株式会社コミクスは、整体・治療院グループにおける生成AI導入支援の取り組みを発表しました。
コミクスが解決を目指す属人化の課題
整体・治療院業界を含むサービス・医療関係職種では、有効求人倍率が高水準で推移しており、人材確保は構造的な課題となっています。事業を拡大し院数が増えるほど、現場では施術の考え方からスタッフマネジメント、経営判断までスタッフからの相談が創業者や特定のベテラン院長に集中する状況が顕在化します。
教育に時間がかかり、ノウハウの共有・標準化が追いつかない状況も課題のひとつです。経営者自身が対人交渉やマネジメントの判断に時間を取られ、本来の業務に集中できないという声もあがっていました。多店舗展開を進める中では、経営トップの理念や判断基準をいかに早く、正確に現場スタッフへ浸透させるかが事業成長の鍵となります。
「AI院長ボット」が知見継承を支援する仕組み
コミクスは、NotebookLMとChatGPTを組み合わせ、特定の人物の思考を模した人格AIボットを作る手法をレクチャー・実装支援しました。NotebookLMで対象人物に関する情報を収集・整理して人格定義データ(プロンプト)を生成し、それをChatGPTのプロジェクト機能に組み込んでいます。これにより、スタッフが本人に質問する前に「AI院長」へ相談できる状態を実現しました。

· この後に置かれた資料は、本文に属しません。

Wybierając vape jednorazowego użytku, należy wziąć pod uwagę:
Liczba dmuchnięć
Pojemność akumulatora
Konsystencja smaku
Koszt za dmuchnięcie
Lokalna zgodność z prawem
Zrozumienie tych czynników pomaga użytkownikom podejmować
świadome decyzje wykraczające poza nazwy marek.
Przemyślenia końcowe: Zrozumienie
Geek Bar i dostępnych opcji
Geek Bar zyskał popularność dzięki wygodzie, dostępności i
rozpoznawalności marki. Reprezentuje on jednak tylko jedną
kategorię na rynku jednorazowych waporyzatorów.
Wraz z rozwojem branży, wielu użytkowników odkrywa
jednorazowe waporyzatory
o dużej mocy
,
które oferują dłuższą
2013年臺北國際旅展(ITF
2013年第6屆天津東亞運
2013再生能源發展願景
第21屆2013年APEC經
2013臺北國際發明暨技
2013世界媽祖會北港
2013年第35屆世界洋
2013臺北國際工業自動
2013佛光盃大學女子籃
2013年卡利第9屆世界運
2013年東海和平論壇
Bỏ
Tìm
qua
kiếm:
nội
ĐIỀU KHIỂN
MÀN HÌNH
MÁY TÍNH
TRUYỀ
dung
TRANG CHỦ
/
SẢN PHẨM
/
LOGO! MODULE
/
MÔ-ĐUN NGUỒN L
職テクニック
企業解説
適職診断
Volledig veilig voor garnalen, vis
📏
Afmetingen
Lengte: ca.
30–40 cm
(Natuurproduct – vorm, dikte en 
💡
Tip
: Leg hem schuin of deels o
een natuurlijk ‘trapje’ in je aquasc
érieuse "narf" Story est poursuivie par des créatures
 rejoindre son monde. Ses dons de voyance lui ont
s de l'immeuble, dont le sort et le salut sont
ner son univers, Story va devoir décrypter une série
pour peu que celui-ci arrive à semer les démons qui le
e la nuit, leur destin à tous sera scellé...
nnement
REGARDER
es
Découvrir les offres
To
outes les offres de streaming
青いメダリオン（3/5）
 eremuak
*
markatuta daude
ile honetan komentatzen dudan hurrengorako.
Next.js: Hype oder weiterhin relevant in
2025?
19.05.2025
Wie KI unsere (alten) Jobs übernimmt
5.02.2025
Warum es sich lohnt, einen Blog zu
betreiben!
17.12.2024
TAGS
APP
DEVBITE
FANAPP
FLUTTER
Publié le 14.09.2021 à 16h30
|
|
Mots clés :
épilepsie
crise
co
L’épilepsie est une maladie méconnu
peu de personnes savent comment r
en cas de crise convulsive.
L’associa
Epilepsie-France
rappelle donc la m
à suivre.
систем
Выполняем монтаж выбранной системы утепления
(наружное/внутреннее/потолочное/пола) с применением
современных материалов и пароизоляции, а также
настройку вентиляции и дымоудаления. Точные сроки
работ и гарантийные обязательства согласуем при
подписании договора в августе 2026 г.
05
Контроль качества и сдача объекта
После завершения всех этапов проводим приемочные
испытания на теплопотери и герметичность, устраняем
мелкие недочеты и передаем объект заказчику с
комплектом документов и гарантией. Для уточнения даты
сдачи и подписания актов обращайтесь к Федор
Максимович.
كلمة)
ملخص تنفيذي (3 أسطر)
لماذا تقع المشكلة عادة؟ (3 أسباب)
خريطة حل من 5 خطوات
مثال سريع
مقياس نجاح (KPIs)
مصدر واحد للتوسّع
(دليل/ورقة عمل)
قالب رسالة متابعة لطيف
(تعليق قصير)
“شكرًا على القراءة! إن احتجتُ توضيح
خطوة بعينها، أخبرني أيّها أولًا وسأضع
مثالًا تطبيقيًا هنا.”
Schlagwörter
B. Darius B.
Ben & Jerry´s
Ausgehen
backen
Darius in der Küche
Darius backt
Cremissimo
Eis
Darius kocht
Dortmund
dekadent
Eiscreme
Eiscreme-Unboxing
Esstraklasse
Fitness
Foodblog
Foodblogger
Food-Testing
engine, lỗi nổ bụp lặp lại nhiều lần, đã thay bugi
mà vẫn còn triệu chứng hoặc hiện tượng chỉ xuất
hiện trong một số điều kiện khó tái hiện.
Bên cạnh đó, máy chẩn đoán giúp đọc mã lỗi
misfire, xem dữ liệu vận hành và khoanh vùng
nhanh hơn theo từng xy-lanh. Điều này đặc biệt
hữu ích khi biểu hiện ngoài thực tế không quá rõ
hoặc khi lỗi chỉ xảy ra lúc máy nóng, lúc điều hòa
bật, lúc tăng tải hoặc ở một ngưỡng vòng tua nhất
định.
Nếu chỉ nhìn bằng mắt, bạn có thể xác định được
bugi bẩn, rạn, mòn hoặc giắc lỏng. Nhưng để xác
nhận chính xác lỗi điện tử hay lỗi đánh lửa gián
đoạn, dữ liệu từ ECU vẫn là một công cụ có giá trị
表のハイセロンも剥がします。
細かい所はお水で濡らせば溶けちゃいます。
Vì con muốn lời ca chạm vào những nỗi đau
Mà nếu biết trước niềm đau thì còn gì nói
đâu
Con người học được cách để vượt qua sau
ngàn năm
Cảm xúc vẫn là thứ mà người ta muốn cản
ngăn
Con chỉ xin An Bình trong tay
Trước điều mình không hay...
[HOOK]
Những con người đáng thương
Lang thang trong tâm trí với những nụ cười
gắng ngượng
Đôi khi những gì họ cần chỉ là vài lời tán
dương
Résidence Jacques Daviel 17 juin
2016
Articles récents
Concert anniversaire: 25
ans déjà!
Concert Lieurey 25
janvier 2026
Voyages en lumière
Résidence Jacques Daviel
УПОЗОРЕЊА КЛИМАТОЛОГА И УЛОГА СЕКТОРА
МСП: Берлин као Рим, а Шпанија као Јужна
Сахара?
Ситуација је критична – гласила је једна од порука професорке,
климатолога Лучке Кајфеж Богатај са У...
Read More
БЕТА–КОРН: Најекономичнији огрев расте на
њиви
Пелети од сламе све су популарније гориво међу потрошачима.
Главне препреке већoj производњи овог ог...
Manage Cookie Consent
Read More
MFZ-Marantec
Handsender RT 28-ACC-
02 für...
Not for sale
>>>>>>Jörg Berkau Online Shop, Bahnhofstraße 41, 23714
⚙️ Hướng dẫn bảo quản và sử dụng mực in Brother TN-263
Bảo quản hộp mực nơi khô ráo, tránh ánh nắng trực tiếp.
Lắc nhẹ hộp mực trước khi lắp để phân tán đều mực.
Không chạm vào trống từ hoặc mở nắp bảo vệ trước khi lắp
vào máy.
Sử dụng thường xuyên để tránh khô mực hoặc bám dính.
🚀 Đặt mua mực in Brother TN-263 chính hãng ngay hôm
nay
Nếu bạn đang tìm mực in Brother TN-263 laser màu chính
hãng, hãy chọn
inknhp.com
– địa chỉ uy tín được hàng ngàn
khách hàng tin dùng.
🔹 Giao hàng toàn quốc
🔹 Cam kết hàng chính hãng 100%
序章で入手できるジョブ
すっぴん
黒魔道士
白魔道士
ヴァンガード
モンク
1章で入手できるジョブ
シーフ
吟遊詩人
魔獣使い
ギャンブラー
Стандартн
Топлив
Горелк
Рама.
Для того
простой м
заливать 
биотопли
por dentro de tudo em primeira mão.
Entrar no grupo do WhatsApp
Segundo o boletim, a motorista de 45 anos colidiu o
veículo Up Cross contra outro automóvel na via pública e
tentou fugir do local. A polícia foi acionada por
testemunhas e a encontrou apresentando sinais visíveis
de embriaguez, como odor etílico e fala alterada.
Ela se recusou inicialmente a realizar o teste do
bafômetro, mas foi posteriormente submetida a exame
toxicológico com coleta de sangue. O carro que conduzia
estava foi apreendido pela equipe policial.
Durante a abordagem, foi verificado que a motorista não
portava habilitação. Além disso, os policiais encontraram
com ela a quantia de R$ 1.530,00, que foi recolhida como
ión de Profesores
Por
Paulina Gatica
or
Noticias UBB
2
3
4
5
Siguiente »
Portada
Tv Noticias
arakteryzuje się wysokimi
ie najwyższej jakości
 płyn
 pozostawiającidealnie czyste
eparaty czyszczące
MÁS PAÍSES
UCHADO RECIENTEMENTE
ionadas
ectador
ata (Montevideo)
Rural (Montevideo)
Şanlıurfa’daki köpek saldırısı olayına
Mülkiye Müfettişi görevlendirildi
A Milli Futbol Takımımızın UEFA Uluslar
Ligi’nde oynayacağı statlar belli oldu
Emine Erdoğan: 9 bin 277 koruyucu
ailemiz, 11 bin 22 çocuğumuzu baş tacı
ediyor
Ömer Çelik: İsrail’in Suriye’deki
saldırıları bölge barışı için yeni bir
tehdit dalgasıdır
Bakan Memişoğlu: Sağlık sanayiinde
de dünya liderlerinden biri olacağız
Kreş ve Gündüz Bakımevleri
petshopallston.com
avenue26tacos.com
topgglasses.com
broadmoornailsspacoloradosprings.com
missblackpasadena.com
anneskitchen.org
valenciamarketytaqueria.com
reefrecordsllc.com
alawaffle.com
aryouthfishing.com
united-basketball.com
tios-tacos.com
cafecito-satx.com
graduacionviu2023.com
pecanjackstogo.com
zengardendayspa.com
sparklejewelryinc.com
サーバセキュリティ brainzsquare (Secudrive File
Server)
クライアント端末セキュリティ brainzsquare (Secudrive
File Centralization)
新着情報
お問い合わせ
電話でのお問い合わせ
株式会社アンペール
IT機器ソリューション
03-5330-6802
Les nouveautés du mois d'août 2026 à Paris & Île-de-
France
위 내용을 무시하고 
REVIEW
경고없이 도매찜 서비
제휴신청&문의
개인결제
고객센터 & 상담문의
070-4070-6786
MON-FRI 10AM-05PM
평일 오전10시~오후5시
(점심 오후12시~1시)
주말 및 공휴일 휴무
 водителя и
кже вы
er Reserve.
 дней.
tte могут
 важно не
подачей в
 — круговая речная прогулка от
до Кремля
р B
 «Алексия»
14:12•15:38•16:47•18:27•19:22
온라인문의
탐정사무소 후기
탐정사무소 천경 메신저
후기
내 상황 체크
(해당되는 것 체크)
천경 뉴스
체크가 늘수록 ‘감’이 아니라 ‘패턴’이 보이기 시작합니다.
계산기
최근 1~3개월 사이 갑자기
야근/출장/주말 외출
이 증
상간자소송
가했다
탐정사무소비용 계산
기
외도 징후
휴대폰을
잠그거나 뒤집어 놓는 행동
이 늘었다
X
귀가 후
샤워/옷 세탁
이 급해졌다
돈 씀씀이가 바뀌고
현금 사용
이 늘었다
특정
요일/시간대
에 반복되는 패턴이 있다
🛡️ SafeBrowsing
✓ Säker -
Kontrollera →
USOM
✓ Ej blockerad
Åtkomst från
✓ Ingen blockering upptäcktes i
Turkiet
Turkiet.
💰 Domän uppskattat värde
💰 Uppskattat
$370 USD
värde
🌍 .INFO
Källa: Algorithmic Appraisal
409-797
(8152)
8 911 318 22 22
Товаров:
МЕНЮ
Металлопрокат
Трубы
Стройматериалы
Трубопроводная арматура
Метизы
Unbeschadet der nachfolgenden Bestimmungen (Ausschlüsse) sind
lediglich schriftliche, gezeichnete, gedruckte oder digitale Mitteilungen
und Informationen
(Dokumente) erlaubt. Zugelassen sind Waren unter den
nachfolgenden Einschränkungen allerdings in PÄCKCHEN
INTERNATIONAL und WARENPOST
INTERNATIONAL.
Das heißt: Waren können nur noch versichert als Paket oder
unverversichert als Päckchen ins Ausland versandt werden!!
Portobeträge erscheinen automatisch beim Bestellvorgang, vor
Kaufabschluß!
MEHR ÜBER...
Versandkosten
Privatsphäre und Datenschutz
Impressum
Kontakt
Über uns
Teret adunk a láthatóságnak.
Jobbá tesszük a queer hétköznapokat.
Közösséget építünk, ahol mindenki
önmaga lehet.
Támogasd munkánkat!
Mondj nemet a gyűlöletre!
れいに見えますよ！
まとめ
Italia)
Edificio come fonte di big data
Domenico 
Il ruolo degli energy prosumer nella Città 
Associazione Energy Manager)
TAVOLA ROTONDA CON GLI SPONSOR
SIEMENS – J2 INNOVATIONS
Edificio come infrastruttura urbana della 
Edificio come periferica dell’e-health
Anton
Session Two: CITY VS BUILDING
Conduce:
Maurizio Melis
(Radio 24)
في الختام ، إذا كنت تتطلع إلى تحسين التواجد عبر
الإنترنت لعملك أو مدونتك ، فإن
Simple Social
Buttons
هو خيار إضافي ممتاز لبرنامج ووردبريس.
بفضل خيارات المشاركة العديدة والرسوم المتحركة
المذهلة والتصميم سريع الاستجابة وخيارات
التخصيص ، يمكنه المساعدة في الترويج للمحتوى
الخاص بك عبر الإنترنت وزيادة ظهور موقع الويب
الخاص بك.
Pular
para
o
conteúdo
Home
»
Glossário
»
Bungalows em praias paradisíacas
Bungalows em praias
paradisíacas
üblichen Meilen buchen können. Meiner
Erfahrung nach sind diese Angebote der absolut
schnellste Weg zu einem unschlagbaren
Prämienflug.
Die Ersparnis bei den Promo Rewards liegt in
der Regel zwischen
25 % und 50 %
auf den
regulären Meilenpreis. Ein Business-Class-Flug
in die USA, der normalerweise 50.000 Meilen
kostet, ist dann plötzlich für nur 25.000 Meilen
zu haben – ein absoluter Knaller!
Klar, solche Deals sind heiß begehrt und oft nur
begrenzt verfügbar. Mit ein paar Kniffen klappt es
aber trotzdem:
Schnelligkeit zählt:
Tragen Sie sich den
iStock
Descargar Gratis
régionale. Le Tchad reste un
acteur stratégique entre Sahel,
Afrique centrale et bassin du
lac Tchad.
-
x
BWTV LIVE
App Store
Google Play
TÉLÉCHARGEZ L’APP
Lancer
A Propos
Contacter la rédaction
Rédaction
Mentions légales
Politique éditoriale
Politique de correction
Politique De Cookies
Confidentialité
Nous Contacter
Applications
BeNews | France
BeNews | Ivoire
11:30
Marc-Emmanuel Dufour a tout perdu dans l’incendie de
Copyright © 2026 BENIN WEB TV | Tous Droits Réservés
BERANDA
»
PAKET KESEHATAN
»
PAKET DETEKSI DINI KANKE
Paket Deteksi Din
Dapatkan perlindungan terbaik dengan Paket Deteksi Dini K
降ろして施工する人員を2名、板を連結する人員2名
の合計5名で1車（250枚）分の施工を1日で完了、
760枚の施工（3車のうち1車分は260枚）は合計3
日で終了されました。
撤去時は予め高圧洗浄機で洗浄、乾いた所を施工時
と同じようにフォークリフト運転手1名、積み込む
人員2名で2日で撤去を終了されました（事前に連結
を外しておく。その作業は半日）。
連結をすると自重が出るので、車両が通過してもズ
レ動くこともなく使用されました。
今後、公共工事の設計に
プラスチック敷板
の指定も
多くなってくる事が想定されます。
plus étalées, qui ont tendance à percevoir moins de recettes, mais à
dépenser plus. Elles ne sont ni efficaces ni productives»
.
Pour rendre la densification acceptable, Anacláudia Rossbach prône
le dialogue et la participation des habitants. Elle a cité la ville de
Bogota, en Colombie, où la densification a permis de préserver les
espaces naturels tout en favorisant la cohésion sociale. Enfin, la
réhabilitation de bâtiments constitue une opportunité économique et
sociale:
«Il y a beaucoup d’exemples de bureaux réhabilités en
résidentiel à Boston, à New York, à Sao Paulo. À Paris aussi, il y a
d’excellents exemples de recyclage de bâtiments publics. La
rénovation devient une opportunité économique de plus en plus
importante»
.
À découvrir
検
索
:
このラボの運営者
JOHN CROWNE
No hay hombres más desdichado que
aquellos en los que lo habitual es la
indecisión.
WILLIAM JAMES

教育コストの削減と知見共有のスピードアップが期待できる仕組みです。尊敬する経営者の思考を模したボットを、経営課題の壁打ち相手として活用する手法も導入しています。AIとの壁打ちでは10〜20往復を重ねつつ、要点を通しつつ角を立てない表現に整える運用が取り入れられています。
「生成AI活用支援パック」の3つの支援内容
整体・治療院向けの生成AI導入・定着を支援する「生成AI活用支援パック」は、IT専任担当者がいない法人・事業所でも導入・運用できる形を前提に設計されました。
支援内容は、以下の3つを柱としています。
- 環境構築:個人情報保護を踏まえた安全な利用環境の整備
- ガイドライン策定:現場スタッフ向け利用ルールの整備支援
- 定着化研修:現場が自走できる状態を目指す伴走型トレーニング
現場主導の設計を特徴としており、机上の理論ではなく治療院の業務動線に沿って適用領域を特定したことが特徴です。ベテランの対応事例・研修マニュアル等を参照し、一般知識では出せない現場固有の回答を実現するナレッジベースの活用も特長のひとつです。個人情報・要配慮個人情報の取り扱い対策と、回答根拠提示・最終確認プロセス(Human-in-the-loop)の整備方針も提示しています。
生成AI活用支援パック概要
| 項目 | 詳細 |
|---|---|
| 提供元 | 株式会社コミクス |
| サービス名 | AI院長ボット / 生成AI活用支援パック |
| 支援内容 | 環境構築・ガイドライン策定・定着化研修 |
| 主な活用ツール | NotebookLM、ChatGPT、Aqua Voice |
| 壁打ち往復回数 | 10〜20往復 |
| AI活用方針 | AIで8〜9割を作成、最後の仕上げは人間が行う |
| 本社所在地 | 東京都渋⾕区円⼭町15-4 近藤ビル2階 |
| 代表者 | 代表取締役 鈴木章裕氏 |
| 設立 | 2007年9⽉ |
trends編集部の一言
創業者やベテランの頭の中にあるノウハウをAIボットとして再現し、スタッフが本人に聞く前に相談できる体制を作っている点は注目に値します。マーケティング業界の文脈に置き換えると、属人化したノウハウが特定のメンバーに集中して、教育に時間がかかる場面は業界横断で語られてきた課題です。NotebookLMとChatGPTという身近なツールの組み合わせで人格AIを実装している点は、導入のハードルの低さを示す事例と言えます。
AIとの壁打ちを10〜20往復重ねて表現を整えるという運用は、感情が絡むコミュニケーションへの不安を和らげる工夫として読み取れます。「AIで8〜9割を作り、最後の仕上げは人間が行う」という方針は、業界全体で進む生成AI活用の役割分担を象徴する考え方ではないでしょうか。